### Text segment
============================================================

    BPW has two versions - the more singable four verse one (without the shoulders) and the longer, orignal version (with added shoulders warbles)

    It was a hymn of its time, I think, and certainly for me has only positive associations (including indoor rain and warbly shoulders).  A valiant attempt to make a hymn of part of Isaiah 52, and really more for Passiontide than Advent, it is nonetheless worth another airing (this version shoulder of lamb not included!!)

  • Christmas Starts With.... Adverts?

    This year's offering under the banner "Christmas Starts with Christ" is dividing opinion among those are are already comitted followers of Jesus aka Christians.

    Some are delighted to see it taking on the big retailers and playing them at their own game whilst others are disappointed that it is too white middle class and lacking in prophetic edge.

    See what you think:

    That God can speak through this, I have no doubt - but I sense God may speak through other adverts also.

    I like the baby's chuckle at the end - this reminder that Jesus was a real baby, not a doll or a no-crying-he-makes lines in a song.
============================================================
### Problems and tasks
**A)** Translate this sentence from the blog excerpt into Spanish: "That God can speak through this, I have no doubt - but I sense God may speak through other adverts also."
**B)** According to the blog excerpt, how many verses does the more singable version of BPW have?
The data comes from a source unrelated to the blog excerpt.

### Data block
============================================================
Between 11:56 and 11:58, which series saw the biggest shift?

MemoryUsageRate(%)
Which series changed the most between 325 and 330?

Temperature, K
============================================================
### List of answers
**A)** No tengo ninguna duda de que Dios puede hablar a través de esto, pero intuyo que Dios también puede hablar a través de otros anuncios.

**B)** Four verses.